-- Description of the task --
Your answer should consist only of the lines below from the one with "9,5 тыс. квартир." through the one with "958,1 млрд тг. Было введено в эксплуатацию 4", copied exactly.

Data items
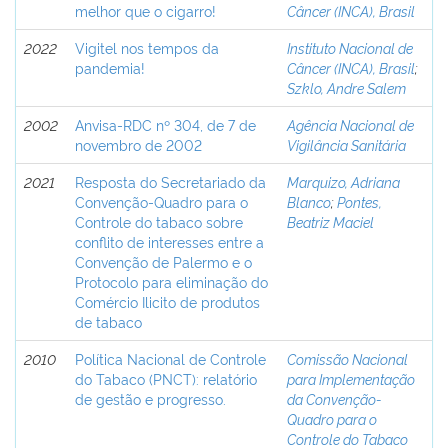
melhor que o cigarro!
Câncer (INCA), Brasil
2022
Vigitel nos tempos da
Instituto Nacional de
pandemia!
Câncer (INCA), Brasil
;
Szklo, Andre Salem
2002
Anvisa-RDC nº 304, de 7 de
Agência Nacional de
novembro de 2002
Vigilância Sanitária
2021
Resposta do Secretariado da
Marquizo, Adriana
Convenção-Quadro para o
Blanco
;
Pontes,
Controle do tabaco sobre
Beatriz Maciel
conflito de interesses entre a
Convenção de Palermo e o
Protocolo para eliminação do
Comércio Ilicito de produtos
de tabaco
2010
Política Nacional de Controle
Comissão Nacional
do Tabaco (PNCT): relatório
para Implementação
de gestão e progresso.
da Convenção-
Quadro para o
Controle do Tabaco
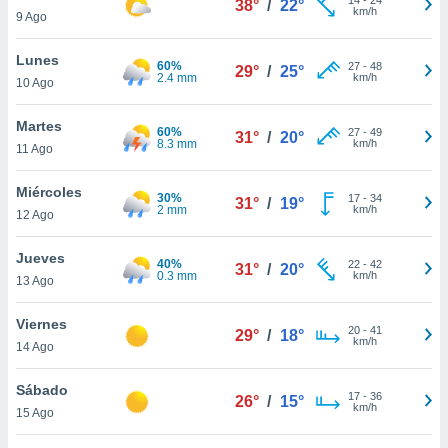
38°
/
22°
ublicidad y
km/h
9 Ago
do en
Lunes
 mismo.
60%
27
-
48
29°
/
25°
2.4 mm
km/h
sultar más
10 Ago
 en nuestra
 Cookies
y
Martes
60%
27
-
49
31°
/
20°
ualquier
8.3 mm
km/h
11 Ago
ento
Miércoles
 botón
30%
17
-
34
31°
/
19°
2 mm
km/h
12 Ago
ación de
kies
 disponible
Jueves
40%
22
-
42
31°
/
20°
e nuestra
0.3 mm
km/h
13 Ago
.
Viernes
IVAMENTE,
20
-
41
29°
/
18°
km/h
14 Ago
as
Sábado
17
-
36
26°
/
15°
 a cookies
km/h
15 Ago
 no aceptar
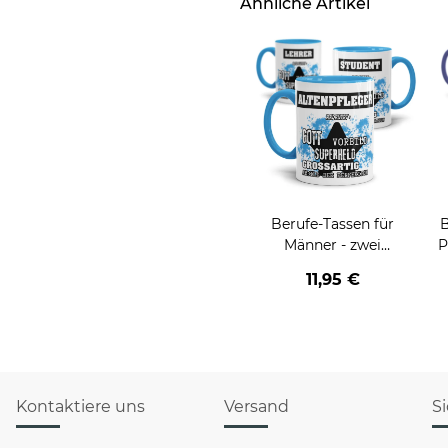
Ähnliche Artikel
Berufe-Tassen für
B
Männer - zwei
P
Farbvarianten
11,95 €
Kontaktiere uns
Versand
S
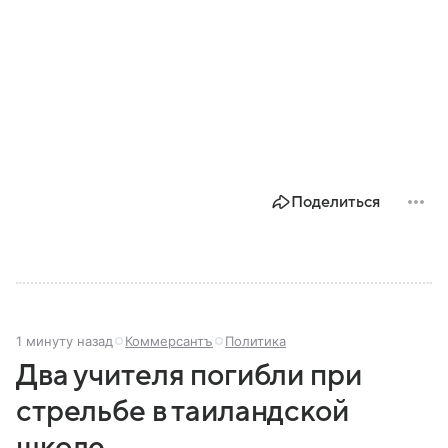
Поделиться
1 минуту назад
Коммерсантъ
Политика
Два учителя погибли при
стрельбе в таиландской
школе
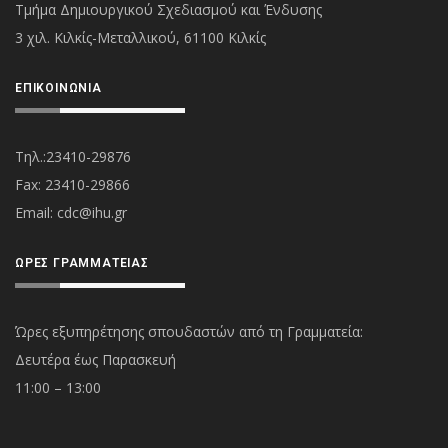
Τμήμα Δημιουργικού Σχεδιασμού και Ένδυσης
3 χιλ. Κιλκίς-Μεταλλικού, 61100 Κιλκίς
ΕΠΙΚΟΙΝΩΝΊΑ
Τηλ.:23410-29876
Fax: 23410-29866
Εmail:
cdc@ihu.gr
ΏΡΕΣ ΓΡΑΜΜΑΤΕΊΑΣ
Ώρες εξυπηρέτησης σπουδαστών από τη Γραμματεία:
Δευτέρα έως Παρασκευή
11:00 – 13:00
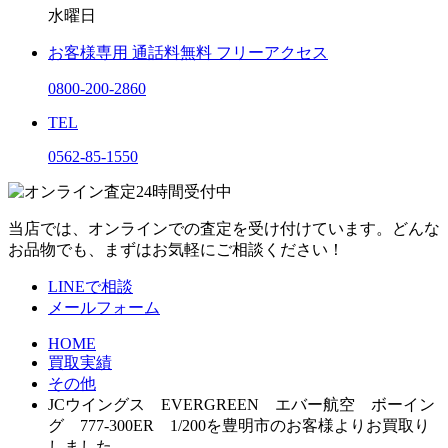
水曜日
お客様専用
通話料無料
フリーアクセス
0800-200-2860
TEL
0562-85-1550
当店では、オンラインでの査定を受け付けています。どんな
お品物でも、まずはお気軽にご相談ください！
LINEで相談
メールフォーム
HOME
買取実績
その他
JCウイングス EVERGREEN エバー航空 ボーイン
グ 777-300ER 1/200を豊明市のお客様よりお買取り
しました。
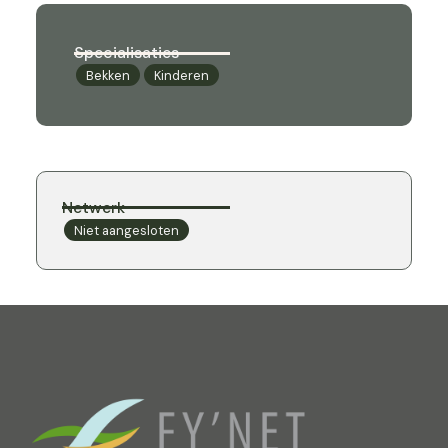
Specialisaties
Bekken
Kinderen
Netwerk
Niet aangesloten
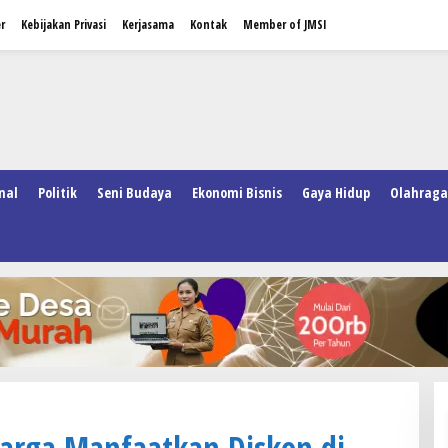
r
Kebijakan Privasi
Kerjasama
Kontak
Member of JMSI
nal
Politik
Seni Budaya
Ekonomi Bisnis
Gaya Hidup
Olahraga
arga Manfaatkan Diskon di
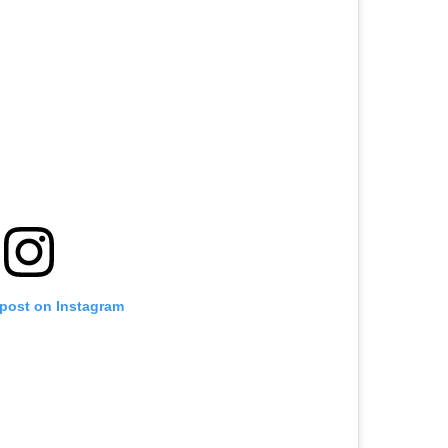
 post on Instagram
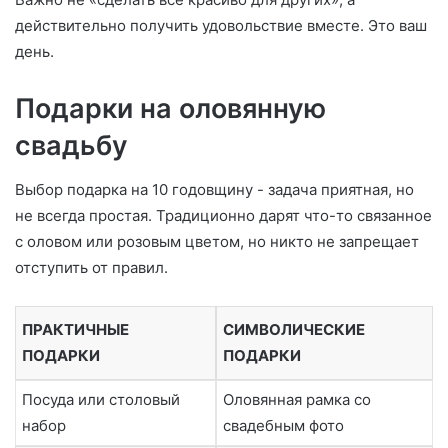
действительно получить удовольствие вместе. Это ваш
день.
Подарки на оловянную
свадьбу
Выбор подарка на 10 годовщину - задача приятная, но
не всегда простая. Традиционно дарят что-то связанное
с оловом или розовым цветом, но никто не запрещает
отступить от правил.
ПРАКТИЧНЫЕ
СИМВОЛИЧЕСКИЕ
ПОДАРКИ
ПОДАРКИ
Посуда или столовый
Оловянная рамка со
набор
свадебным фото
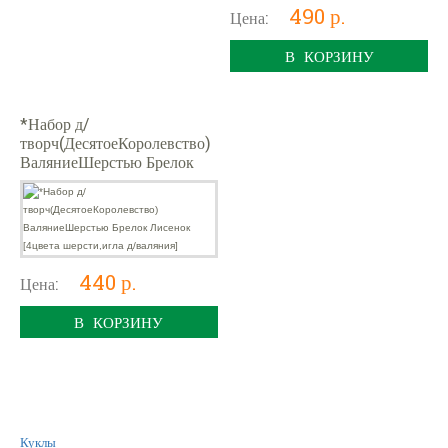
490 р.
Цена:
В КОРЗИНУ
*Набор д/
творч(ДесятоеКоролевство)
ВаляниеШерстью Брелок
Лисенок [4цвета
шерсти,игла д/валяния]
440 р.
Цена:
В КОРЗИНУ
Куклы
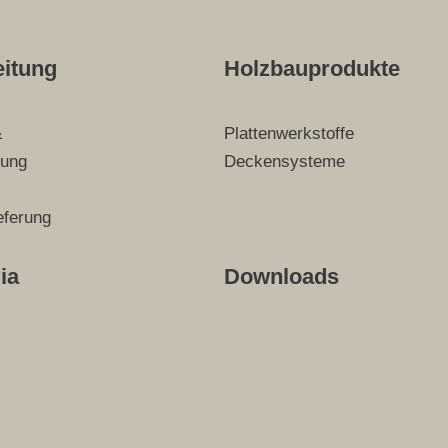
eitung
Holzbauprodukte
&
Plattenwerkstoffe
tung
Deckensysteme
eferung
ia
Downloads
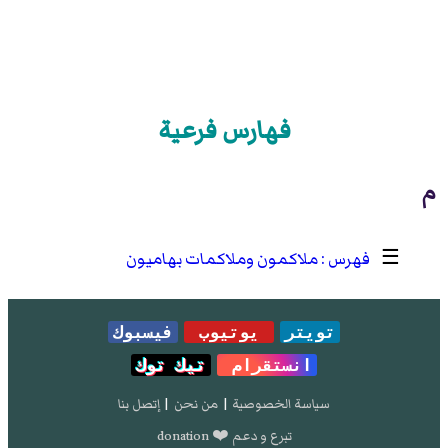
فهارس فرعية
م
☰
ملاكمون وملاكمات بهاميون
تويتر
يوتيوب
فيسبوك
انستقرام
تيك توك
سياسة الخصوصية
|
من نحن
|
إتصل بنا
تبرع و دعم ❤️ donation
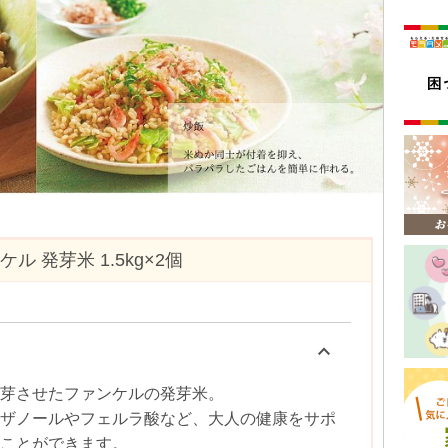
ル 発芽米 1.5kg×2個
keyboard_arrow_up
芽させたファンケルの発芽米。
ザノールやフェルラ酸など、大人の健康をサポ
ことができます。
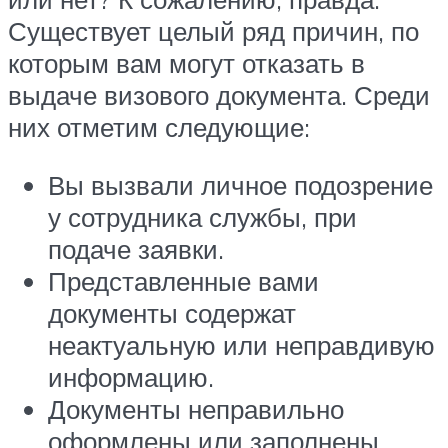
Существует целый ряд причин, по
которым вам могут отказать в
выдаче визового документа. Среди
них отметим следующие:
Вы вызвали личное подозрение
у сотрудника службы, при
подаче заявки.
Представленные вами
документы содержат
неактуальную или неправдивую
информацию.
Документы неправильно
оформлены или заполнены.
---
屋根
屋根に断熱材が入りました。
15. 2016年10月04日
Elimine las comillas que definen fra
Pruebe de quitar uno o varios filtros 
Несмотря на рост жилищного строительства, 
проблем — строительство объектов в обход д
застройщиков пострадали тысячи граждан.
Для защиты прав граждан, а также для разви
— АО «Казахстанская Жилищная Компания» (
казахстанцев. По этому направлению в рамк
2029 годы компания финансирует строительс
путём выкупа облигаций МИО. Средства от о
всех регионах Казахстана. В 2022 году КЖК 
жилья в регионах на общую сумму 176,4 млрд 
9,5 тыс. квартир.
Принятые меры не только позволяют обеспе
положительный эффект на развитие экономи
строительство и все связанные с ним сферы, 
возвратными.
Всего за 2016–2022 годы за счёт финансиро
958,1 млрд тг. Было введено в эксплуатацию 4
...
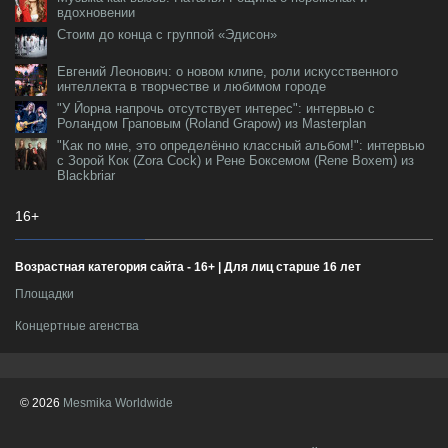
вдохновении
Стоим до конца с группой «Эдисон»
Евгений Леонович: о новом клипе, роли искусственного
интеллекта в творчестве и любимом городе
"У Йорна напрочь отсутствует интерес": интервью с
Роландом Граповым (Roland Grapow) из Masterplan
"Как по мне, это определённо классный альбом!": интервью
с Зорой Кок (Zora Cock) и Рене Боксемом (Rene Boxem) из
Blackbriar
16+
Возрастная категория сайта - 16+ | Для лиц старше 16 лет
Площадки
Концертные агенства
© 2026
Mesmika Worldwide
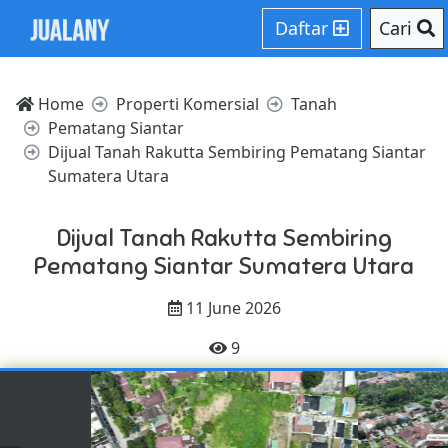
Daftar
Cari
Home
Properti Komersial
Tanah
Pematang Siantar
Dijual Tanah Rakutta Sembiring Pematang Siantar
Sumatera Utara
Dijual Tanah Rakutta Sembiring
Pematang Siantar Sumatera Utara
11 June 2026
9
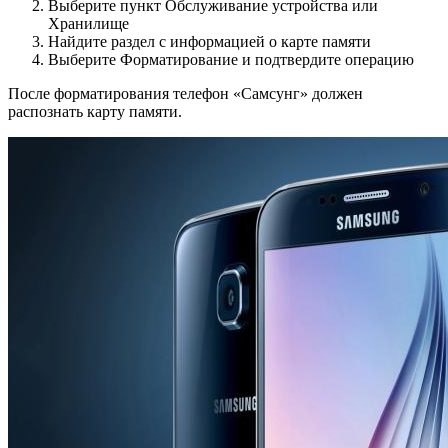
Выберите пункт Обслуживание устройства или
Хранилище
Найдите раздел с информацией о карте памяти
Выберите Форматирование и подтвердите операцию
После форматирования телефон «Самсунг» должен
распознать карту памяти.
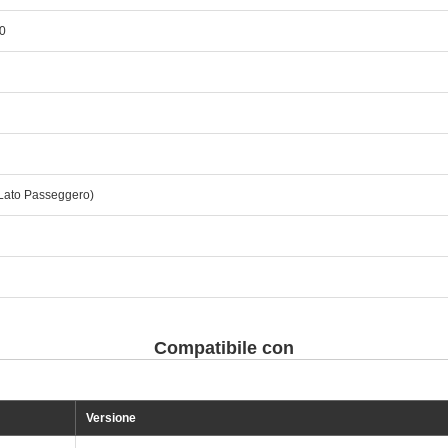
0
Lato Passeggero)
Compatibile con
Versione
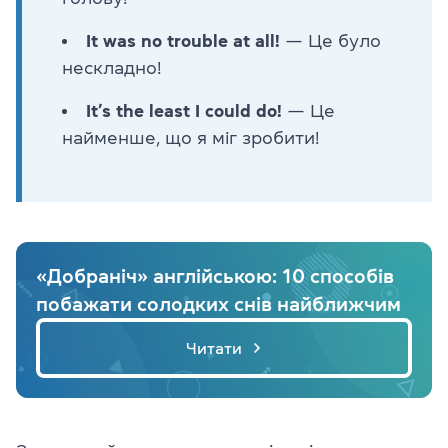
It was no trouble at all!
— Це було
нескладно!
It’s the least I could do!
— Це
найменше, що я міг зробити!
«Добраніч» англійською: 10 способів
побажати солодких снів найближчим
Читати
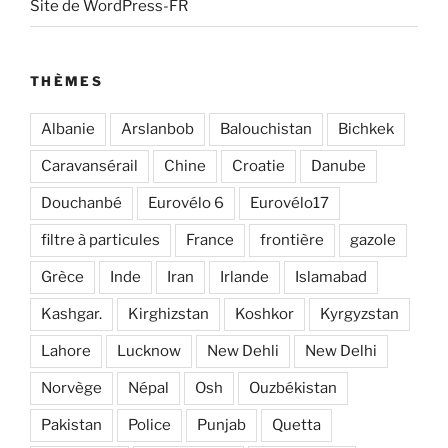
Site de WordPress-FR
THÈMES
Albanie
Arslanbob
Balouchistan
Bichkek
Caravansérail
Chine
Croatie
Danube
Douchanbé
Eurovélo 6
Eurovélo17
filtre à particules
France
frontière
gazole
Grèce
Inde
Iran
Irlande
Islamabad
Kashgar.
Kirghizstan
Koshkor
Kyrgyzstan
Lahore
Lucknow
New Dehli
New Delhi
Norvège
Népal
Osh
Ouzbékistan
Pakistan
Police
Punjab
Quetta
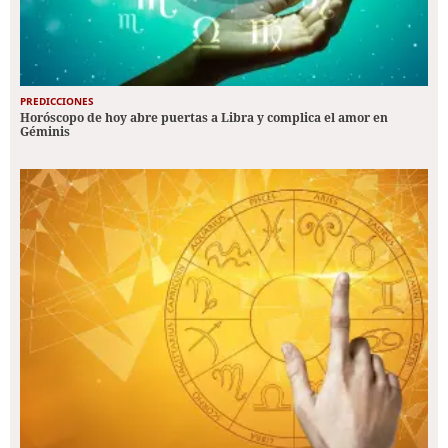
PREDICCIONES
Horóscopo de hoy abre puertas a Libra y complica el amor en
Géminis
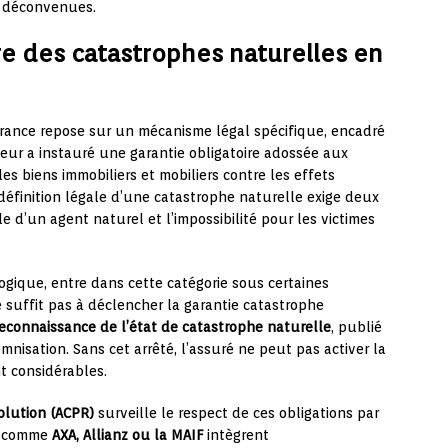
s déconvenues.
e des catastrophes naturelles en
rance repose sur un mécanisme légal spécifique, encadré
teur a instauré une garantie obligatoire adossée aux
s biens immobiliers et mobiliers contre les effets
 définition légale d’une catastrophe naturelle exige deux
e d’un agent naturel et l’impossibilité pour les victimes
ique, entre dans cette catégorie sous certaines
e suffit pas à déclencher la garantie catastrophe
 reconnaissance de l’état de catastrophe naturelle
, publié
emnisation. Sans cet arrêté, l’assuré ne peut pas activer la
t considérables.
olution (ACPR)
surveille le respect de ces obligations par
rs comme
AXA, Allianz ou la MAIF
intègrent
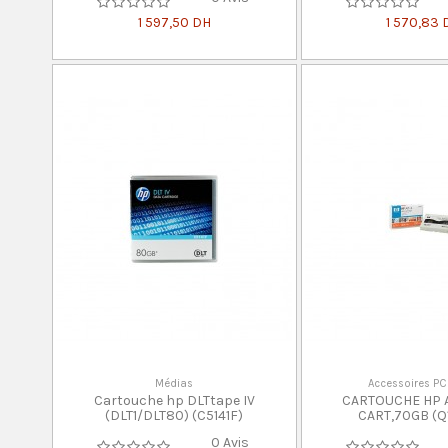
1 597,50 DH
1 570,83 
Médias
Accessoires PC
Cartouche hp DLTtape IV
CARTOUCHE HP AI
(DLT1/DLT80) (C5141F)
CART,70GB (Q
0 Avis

-- Result --
9,5 тыс. квартир.
Принятые меры не только позволяют обеспе
положительный эффект на развитие экономи
строительство и все связанные с ним сферы, 
возвратными.
Всего за 2016–2022 годы за счёт финансиро
958,1 млрд тг. Было введено в эксплуатацию 4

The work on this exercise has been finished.